Pengacara Emiliana: Data Dibuka, Utang Ivon Rp50,4 Juta Belum Lunas

Hipatios Wirawan pengacara Emiliana Beberakan Fakta Pinjaman Ivon Burhan. Foto: Aristowaku

Petanttnews.com, Labuan Bajo: Polemik antara Emiliana Helni dan Ivon Burhan kian memanas. Melalui kuasa hukumnya, Emiliana membantah keras berbagai tudingan yang sebelumnya disampaikan pihak Ivon dalam konferensi pers di Labuan Bajo, Kamis (23/4/2026).

Kuasa hukum Emiliana Helni, Hipatios Wirawan, menilai sejumlah pernyataan dari pihak Ivon Burhan tidak sesuai dengan fakta. Ia menegaskan bahwa kliennya justru memiliki bukti lengkap terkait pinjaman yang diberikan.

“Pertama, klien kami mengklarifikasi jumlah uang yang dipinjam oleh Ibu Ivon Burhan. Berdasarkan bukti yang dimiliki, baik kuitansi, bukti transfer, maupun rekening koran, total uang yang diberikan mencapai Rp64.000.000,” ujar Wira.

Ia menjelaskan, pinjaman pertama diberikan secara tunai pada 18 Februari 2026 sebesar Rp37.000.000. Uang tersebut diserahkan langsung di Villa La Geiro, Capi, Desa Golo Bilas, dan disertai kuitansi yang ditandatangani oleh Ivon Burhan dengan kesepakatan pengembalian dalam waktu satu bulan.

“Namun hingga jatuh tempo 18 Maret 2026 dan sampai hari ini, pinjaman tersebut belum dikembalikan,” tegasnya.

Selain itu, Emiliana juga memberikan pinjaman secara bertahap melalui transfer. Wira merinci, transfer pertama sebesar Rp5.000.000 telah dilunasi tanpa bunga. Namun, pinjaman berikutnya sebesar Rp7.000.000 baru dibayar sebagian, menyisakan Rp1.400.000.

Pinjaman lain sebesar Rp10.000.000 juga belum lunas, dengan sisa Rp7.000.000. Sementara itu, dua transfer terakhir masing-masing Rp4.000.000 dan Rp1.000.000 belum dibayarkan sama sekali.

“Total sisa utang yang belum dibayar oleh Ibu Ivon adalah Rp50.400.000. Semua perhitungan ini tanpa bunga,” jelas Wira.

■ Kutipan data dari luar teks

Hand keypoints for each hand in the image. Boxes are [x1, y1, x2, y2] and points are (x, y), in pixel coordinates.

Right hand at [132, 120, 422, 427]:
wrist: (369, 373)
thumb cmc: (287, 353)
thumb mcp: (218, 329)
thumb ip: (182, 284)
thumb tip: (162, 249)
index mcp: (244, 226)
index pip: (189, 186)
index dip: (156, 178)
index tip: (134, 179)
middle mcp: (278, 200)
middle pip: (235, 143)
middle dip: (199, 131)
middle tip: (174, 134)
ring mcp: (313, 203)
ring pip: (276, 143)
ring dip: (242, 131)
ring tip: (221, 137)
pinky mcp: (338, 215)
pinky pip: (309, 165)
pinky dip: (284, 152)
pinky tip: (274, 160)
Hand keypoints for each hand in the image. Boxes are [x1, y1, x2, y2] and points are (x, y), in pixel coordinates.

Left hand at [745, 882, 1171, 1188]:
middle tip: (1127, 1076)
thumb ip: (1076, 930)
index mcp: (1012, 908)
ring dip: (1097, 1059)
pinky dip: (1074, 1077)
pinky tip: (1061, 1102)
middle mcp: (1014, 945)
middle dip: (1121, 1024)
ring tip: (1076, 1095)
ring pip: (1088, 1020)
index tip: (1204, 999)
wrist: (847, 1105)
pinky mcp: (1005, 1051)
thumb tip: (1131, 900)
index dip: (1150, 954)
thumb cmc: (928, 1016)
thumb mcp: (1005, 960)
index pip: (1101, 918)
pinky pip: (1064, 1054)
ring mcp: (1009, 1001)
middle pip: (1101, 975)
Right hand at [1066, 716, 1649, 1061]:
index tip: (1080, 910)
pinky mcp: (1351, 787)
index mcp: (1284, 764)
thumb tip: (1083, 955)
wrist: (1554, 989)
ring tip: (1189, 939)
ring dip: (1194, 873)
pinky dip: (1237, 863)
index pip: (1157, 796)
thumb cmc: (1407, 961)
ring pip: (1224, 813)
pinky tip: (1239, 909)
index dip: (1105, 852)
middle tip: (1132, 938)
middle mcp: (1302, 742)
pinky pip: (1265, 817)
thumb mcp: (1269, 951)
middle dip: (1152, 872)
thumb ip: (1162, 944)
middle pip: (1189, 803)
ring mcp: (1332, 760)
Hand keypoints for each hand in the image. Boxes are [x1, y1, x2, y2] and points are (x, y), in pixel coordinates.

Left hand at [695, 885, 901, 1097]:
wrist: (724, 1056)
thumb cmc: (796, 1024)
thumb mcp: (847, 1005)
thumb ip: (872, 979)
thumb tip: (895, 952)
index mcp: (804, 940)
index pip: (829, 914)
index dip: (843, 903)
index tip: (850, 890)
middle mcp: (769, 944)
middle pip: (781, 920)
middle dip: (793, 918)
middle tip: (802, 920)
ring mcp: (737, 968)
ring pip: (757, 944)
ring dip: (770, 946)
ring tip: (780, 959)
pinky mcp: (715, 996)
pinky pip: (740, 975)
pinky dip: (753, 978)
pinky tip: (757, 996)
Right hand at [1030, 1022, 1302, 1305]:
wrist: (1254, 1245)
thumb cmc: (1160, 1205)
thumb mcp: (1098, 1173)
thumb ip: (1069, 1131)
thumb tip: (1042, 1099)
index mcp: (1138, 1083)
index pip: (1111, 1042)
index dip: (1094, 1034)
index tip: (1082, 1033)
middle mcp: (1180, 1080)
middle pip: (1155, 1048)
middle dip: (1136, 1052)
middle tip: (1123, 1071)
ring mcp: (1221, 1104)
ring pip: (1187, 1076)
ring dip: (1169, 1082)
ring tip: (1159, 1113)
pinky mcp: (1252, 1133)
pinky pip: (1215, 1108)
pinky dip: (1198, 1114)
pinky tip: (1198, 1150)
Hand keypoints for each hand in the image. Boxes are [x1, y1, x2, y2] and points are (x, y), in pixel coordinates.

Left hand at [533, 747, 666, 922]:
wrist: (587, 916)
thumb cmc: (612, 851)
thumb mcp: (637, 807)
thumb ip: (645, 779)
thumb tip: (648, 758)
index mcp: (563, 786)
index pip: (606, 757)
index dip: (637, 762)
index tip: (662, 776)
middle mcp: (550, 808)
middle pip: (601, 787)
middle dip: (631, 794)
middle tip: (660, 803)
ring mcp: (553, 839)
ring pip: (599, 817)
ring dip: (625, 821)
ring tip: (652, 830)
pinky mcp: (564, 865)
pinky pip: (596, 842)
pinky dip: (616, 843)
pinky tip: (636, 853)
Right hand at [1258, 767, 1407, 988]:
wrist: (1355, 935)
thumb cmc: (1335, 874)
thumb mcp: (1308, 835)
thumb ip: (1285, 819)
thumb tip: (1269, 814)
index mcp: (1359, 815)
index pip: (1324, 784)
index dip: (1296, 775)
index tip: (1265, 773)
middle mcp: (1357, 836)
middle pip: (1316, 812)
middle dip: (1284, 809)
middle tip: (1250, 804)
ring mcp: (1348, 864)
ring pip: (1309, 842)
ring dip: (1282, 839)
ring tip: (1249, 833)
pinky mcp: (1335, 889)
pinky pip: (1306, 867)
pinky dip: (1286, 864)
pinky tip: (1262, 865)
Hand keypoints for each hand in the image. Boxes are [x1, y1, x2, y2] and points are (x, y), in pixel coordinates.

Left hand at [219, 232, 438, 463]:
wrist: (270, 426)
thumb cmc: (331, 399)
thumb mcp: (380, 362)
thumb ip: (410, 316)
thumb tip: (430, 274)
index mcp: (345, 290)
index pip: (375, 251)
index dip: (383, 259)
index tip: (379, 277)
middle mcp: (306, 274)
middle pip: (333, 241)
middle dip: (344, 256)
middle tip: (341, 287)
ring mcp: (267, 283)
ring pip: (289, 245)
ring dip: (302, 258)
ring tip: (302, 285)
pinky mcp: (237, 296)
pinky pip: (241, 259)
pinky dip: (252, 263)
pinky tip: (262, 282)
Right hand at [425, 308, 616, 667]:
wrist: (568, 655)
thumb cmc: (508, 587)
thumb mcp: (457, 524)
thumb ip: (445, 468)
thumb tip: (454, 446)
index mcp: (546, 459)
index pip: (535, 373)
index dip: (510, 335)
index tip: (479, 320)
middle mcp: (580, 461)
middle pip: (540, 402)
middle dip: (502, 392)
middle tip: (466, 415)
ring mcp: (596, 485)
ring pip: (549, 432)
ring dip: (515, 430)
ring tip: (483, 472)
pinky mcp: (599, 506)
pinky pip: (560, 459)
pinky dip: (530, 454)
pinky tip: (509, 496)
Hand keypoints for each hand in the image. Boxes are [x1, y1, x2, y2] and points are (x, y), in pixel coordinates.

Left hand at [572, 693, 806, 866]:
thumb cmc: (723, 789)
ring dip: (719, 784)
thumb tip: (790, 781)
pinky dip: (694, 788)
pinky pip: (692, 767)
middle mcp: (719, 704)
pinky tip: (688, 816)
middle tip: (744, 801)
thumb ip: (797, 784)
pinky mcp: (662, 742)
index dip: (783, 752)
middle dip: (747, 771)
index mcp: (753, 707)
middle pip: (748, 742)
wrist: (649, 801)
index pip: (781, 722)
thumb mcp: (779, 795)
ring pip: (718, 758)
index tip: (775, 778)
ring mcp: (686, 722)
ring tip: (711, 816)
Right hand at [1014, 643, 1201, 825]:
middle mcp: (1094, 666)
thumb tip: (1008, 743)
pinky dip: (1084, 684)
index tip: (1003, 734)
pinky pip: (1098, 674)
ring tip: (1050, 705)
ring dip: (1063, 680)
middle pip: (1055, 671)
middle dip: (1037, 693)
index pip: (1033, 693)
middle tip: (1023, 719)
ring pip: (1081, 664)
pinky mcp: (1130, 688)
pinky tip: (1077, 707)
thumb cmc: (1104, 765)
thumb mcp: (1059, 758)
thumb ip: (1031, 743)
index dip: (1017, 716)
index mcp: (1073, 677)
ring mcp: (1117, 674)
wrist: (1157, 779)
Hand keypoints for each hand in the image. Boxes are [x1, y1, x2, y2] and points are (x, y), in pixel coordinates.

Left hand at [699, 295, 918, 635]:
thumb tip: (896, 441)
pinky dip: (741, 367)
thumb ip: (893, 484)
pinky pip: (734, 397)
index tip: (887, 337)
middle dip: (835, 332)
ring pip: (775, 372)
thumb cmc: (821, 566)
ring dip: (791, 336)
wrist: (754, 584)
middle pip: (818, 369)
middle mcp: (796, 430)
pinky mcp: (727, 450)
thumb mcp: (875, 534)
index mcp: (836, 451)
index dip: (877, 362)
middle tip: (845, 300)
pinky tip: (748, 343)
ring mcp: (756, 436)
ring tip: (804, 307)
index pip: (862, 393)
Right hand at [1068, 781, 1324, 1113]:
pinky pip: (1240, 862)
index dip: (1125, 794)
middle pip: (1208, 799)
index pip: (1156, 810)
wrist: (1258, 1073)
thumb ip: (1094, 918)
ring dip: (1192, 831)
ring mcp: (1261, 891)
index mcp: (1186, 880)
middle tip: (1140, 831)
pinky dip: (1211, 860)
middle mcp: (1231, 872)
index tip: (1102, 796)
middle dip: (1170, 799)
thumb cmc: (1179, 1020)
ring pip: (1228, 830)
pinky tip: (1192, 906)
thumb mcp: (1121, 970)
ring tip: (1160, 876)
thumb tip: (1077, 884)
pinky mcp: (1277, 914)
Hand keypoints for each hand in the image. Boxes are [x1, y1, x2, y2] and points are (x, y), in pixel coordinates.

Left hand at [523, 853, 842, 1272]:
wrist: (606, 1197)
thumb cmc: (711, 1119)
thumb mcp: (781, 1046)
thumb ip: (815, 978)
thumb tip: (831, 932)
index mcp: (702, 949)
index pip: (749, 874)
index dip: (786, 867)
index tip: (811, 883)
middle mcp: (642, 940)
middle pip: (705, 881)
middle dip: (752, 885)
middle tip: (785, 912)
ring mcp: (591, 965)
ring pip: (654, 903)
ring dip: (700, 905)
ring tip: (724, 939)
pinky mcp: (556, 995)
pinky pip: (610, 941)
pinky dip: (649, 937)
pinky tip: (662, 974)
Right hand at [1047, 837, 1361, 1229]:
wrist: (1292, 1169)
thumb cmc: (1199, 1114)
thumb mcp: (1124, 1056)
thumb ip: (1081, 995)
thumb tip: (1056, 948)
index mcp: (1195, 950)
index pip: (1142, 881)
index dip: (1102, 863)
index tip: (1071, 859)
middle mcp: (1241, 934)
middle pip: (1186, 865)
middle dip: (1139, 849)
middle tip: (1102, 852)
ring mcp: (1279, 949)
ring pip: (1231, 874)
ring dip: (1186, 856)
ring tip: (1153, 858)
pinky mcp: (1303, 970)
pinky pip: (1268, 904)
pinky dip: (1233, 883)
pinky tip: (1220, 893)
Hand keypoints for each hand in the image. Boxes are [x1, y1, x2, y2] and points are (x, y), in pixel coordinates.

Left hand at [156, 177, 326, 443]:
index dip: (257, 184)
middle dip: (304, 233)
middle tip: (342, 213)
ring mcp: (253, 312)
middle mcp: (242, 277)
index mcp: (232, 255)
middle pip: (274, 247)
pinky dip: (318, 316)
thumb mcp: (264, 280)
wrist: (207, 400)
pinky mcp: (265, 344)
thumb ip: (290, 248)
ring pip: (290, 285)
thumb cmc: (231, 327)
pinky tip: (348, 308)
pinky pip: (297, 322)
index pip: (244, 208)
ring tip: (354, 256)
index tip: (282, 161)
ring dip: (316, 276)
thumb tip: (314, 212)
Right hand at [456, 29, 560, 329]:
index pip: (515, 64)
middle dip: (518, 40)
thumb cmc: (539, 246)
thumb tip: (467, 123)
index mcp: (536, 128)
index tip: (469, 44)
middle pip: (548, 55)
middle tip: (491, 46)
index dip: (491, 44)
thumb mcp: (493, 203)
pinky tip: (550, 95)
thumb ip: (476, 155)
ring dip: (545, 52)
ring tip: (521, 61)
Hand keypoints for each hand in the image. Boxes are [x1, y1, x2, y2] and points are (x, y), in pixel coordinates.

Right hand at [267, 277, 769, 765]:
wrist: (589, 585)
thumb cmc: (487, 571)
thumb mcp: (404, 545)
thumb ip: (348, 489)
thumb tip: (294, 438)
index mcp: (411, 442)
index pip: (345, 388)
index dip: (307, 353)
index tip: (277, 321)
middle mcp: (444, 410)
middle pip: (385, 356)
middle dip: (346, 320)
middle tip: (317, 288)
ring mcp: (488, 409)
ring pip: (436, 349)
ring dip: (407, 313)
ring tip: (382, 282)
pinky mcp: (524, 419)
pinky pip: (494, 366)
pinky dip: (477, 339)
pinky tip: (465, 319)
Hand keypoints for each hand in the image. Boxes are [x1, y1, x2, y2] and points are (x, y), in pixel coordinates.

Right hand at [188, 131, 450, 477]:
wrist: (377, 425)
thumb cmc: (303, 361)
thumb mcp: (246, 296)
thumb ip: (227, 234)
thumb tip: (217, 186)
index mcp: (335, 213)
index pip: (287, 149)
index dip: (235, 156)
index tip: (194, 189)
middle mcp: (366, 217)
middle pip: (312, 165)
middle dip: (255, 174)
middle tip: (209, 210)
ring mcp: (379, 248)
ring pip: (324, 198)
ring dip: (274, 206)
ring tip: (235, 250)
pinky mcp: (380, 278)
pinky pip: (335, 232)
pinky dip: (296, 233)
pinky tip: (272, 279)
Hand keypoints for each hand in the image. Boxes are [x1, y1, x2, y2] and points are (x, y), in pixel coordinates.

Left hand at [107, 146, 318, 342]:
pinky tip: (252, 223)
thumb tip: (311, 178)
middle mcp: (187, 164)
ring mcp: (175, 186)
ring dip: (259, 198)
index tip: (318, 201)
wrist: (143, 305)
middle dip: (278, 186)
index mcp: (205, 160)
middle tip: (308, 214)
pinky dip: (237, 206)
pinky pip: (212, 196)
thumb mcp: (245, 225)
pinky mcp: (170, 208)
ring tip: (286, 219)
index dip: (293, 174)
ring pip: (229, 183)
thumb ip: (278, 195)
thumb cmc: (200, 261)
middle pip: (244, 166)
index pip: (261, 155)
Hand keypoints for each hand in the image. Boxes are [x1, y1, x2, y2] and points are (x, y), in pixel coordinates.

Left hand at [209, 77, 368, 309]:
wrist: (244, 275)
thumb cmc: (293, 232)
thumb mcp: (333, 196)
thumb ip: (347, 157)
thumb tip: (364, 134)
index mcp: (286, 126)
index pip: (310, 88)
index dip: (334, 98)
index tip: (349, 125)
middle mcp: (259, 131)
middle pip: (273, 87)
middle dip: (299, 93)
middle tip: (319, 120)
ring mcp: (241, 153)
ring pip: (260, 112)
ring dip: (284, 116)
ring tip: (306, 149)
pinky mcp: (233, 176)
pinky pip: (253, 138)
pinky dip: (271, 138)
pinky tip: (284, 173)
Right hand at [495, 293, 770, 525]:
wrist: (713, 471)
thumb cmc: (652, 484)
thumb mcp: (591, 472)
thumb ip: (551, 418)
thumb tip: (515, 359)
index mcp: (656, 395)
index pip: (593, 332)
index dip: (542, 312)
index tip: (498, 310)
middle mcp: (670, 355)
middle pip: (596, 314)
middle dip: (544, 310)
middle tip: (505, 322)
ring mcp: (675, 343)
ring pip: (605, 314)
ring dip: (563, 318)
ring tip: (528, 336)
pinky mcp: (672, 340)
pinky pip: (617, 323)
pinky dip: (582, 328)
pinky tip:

Ia menegaskan bahwa tuduhan mengenai praktik pinjaman berbunga tinggi tidak berdasar. Menurutnya, Emiliana memberikan pinjaman semata-mata untuk membantu, bukan untuk mencari keuntungan.

“Klien kami memberikan pinjaman karena percaya. Ibu Ivon mengaku memiliki usaha café dan butik songke di Labuan Bajo, sehingga klien kami yakin uang tersebut digunakan sebagai modal usaha,” katanya.

Wira juga menambahkan, Emiliana bukanlah seorang pemberi pinjaman profesional. Ia berprofesi sebagai guru, dan bantuan yang diberikan murni bersifat personal.

“Klien kami memberikan pinjaman kepada kenalan, bukan sebagai sumber mata pencaharian, melainkan untuk membantu mereka yang membutuhkan,” ujarnya.

Di akhir pernyataannya, pihak Emiliana meminta agar Ivon Burhan fokus menyelesaikan kewajibannya daripada melontarkan tudingan di ruang publik.

“Seharusnya Ibu Ivon fokus pada penyelesaian utang kepada klien kami,” tutup Wira.

Kasus ini pun kini menjadi perhatian publik di Labuan Bajo, seiring munculnya perbedaan versi dari kedua belah pihak.